### WORK REQUEST
Every record, from the first to the last, is to be printed again exactly.

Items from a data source
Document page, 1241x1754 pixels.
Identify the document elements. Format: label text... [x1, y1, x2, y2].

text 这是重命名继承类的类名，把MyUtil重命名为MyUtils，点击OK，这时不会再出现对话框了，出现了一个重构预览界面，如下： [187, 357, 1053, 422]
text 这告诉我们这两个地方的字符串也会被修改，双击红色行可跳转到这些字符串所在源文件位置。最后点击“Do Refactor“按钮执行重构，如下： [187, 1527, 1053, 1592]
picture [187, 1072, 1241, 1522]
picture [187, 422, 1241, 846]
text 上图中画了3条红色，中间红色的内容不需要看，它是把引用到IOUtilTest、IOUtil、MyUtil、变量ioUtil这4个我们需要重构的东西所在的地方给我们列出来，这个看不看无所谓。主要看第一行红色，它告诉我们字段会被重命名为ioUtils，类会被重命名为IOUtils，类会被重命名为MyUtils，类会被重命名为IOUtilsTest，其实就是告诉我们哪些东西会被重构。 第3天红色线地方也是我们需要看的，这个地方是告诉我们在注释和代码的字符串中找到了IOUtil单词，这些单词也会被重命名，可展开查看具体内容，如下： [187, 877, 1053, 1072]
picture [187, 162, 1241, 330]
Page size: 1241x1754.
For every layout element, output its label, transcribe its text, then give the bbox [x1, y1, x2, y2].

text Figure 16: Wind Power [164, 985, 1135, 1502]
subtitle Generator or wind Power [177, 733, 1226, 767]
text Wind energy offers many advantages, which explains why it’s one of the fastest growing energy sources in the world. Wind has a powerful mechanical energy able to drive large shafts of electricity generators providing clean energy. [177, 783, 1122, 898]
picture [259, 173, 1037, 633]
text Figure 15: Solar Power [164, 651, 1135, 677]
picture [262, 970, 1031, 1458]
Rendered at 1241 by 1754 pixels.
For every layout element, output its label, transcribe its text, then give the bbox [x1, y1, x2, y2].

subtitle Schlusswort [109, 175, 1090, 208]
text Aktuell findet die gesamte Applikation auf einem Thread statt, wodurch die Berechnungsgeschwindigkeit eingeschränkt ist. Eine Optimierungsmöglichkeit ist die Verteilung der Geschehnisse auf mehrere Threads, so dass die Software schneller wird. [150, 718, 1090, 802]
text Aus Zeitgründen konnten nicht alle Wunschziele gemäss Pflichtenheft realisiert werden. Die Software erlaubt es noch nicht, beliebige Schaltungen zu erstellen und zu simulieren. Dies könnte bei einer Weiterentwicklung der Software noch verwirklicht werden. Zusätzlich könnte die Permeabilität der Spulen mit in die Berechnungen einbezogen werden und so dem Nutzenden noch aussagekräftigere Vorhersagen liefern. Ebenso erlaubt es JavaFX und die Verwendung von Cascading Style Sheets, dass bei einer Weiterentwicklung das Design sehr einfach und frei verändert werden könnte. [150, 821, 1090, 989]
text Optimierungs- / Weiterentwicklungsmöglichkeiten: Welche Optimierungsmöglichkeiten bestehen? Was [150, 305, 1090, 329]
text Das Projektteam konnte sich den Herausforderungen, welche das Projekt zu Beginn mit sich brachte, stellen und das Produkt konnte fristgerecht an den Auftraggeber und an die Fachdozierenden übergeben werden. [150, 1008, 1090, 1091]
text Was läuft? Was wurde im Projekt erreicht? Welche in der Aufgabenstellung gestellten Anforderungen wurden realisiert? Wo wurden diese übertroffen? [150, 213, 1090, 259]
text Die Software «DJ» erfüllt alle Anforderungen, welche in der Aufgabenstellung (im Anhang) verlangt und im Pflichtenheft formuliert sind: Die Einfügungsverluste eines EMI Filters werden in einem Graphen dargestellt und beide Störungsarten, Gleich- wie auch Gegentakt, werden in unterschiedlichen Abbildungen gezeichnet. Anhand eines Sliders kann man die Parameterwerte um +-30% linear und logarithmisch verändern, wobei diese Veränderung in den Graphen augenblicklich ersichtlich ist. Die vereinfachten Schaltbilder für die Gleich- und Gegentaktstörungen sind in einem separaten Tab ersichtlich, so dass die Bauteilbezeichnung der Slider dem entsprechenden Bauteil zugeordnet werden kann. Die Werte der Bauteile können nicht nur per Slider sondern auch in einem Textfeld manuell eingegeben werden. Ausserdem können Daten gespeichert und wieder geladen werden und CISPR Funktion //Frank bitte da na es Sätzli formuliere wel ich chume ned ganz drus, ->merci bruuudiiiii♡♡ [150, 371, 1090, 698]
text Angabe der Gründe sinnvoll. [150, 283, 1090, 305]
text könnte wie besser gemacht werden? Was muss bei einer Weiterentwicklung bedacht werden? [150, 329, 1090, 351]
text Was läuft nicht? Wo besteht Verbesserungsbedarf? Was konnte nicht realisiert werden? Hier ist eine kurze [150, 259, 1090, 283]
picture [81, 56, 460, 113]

### ANSWER BOX
Document page, 1241x1754 pixels.
Identify the document elements. Format: label text... [x1, y1, x2, y2].

text 这是重命名继承类的类名，把MyUtil重命名为MyUtils，点击OK，这时不会再出现对话框了，出现了一个重构预览界面，如下： [187, 357, 1053, 422]
text 这告诉我们这两个地方的字符串也会被修改，双击红色行可跳转到这些字符串所在源文件位置。最后点击“Do Refactor“按钮执行重构，如下： [187, 1527, 1053, 1592]
picture [187, 1072, 1241, 1522]
picture [187, 422, 1241, 846]
text 上图中画了3条红色，中间红色的内容不需要看，它是把引用到IOUtilTest、IOUtil、MyUtil、变量ioUtil这4个我们需要重构的东西所在的地方给我们列出来，这个看不看无所谓。主要看第一行红色，它告诉我们字段会被重命名为ioUtils，类会被重命名为IOUtils，类会被重命名为MyUtils，类会被重命名为IOUtilsTest，其实就是告诉我们哪些东西会被重构。 第3天红色线地方也是我们需要看的，这个地方是告诉我们在注释和代码的字符串中找到了IOUtil单词，这些单词也会被重命名，可展开查看具体内容，如下： [187, 877, 1053, 1072]
picture [187, 162, 1241, 330]
Page size: 1241x1754.
For every layout element, output its label, transcribe its text, then give the bbox [x1, y1, x2, y2].

text Figure 16: Wind Power [164, 985, 1135, 1502]
subtitle Generator or wind Power [177, 733, 1226, 767]
text Wind energy offers many advantages, which explains why it’s one of the fastest growing energy sources in the world. Wind has a powerful mechanical energy able to drive large shafts of electricity generators providing clean energy. [177, 783, 1122, 898]
picture [259, 173, 1037, 633]
text Figure 15: Solar Power [164, 651, 1135, 677]
picture [262, 970, 1031, 1458]
Rendered at 1241 by 1754 pixels.
For every layout element, output its label, transcribe its text, then give the bbox [x1, y1, x2, y2].

subtitle Schlusswort [109, 175, 1090, 208]
text Aktuell findet die gesamte Applikation auf einem Thread statt, wodurch die Berechnungsgeschwindigkeit eingeschränkt ist. Eine Optimierungsmöglichkeit ist die Verteilung der Geschehnisse auf mehrere Threads, so dass die Software schneller wird. [150, 718, 1090, 802]
text Aus Zeitgründen konnten nicht alle Wunschziele gemäss Pflichtenheft realisiert werden. Die Software erlaubt es noch nicht, beliebige Schaltungen zu erstellen und zu simulieren. Dies könnte bei einer Weiterentwicklung der Software noch verwirklicht werden. Zusätzlich könnte die Permeabilität der Spulen mit in die Berechnungen einbezogen werden und so dem Nutzenden noch aussagekräftigere Vorhersagen liefern. Ebenso erlaubt es JavaFX und die Verwendung von Cascading Style Sheets, dass bei einer Weiterentwicklung das Design sehr einfach und frei verändert werden könnte. [150, 821, 1090, 989]
text Optimierungs- / Weiterentwicklungsmöglichkeiten: Welche Optimierungsmöglichkeiten bestehen? Was [150, 305, 1090, 329]
text Das Projektteam konnte sich den Herausforderungen, welche das Projekt zu Beginn mit sich brachte, stellen und das Produkt konnte fristgerecht an den Auftraggeber und an die Fachdozierenden übergeben werden. [150, 1008, 1090, 1091]
text Was läuft? Was wurde im Projekt erreicht? Welche in der Aufgabenstellung gestellten Anforderungen wurden realisiert? Wo wurden diese übertroffen? [150, 213, 1090, 259]
text Die Software «DJ» erfüllt alle Anforderungen, welche in der Aufgabenstellung (im Anhang) verlangt und im Pflichtenheft formuliert sind: Die Einfügungsverluste eines EMI Filters werden in einem Graphen dargestellt und beide Störungsarten, Gleich- wie auch Gegentakt, werden in unterschiedlichen Abbildungen gezeichnet. Anhand eines Sliders kann man die Parameterwerte um +-30% linear und logarithmisch verändern, wobei diese Veränderung in den Graphen augenblicklich ersichtlich ist. Die vereinfachten Schaltbilder für die Gleich- und Gegentaktstörungen sind in einem separaten Tab ersichtlich, so dass die Bauteilbezeichnung der Slider dem entsprechenden Bauteil zugeordnet werden kann. Die Werte der Bauteile können nicht nur per Slider sondern auch in einem Textfeld manuell eingegeben werden. Ausserdem können Daten gespeichert und wieder geladen werden und CISPR Funktion //Frank bitte da na es Sätzli formuliere wel ich chume ned ganz drus, ->merci bruuudiiiii♡♡ [150, 371, 1090, 698]
text Angabe der Gründe sinnvoll. [150, 283, 1090, 305]
text könnte wie besser gemacht werden? Was muss bei einer Weiterentwicklung bedacht werden? [150, 329, 1090, 351]
text Was läuft nicht? Wo besteht Verbesserungsbedarf? Was konnte nicht realisiert werden? Hier ist eine kurze [150, 259, 1090, 283]
picture [81, 56, 460, 113]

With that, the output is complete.